I fully acknowledge that for some essential middle income earners, the government has left them with no viable way of affording children under any plan they could have made. That needs sorting out. But you cannot compare the flighty party person with the hardworking midwife who spent her 20s being underpaid.

Judy1234 · 02/01/2009 15:57

Yes, agree with Milly. My sister spent a good few years kind of opted out of work and then had her babies when she was about 37. One reason I earn what I do is I really concentrated on babies and working full time from age 22 to now (47), no career breaks, no gap years, no 20 something years travelling etc etc.

What we don't want is Government thinking childcare is a female issue or that women all want to work full time. What I'd like to see is lots of examples in the press of women who work full time earn a lot and are happy rather than the continual message that woman equals "problem", equals person who can't do proper full time jobs, who just wants pin money and is married to some God of a man who earns 10x what she does.

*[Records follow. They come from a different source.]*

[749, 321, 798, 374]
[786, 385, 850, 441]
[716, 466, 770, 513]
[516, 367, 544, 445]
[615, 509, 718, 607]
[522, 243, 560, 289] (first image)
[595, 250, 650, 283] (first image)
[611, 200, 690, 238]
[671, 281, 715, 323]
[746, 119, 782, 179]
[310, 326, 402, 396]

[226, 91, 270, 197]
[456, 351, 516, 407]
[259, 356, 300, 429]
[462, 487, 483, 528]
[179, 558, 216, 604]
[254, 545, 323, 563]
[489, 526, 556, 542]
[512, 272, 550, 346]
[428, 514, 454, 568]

When most women earn more than their partners things will change but as long as they marry older men who earn more they will always be in this position of coming second fiddle on everything. Yet it's not in our nature to marry down and therein lies the issue. When the female MD of Tesco is happy to marry the very attractive checkout man with the lovely smile we may be moving towards true equality.

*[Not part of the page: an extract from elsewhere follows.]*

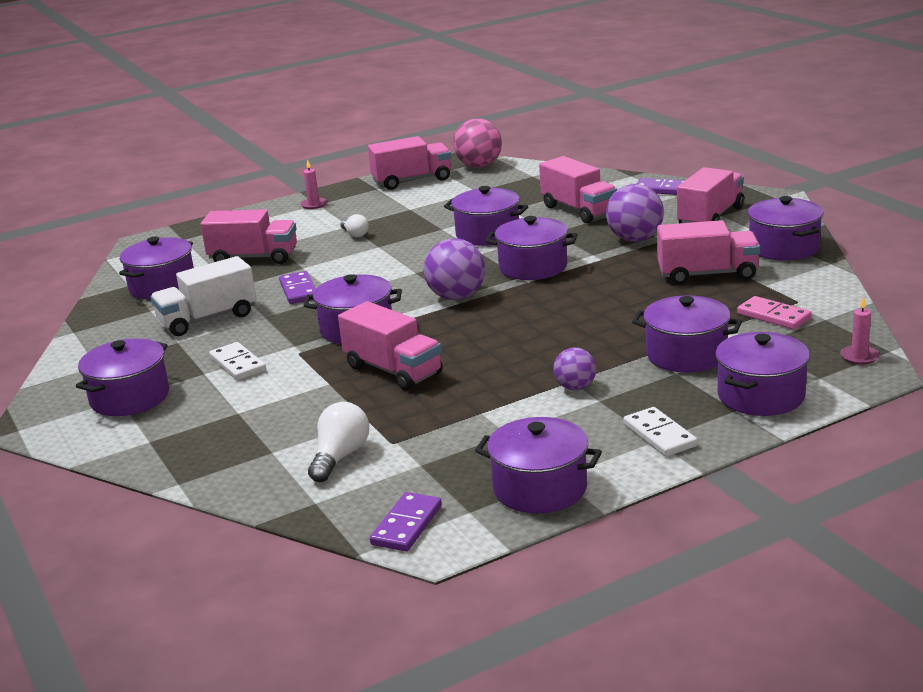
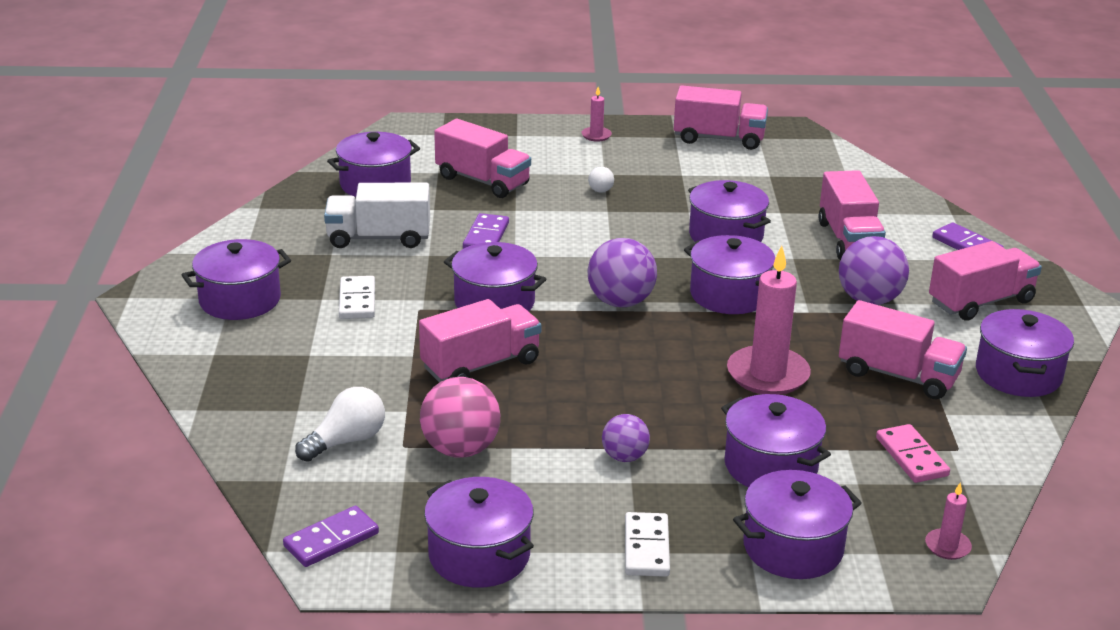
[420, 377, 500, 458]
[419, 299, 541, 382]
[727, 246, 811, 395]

BoffinMum · 02/01/2009 16:04

Good points, Xenia, but isn't there a problem that holding up examples of the Nicola Horlicks type of person just promotes the meritocracy myth that patrially underpins the whole problem, i.e. if you can't afford childcare it's your own fault because you made the wrong choices, so too bad??

lalalonglegs · 02/01/2009 16:05

Fantastically well put Xenia.

spokette · 02/01/2009 16:19

I have only read first page but sympathise with OP. DH and I were in a fortunate position in that we could pay nursery fees for our 7month old twins for three days a week (nearly £1000 per month) which meant that I could work part time and still spend appreciable time with the boys. The best thing is that I could pay the fees from my part-time salary as well as most of the household bills and still had plenty of money to play around with. DH paid the mortgage and we were still able to over pay it by 100% each month. Consequently, we will have paid if off in 9 years.

I married DH when I was 36yo, had DTS when I was 39yo which meant that I was able to establish myself in my career in a forwarding thinking organisation where I was paid well and allowed to work part-time and still continue developing my career(they even provided me with laptop so that I can log in from home). When I returned from maternity leave (7months), they gave me a large project to run and I had three people working for me. I am now running a team of 15 scientist and engineers and my bosses have provided me everything I need to do the job efficiently and effectively and I still work part-time.

I thank my lucky stars every day that I am in this position.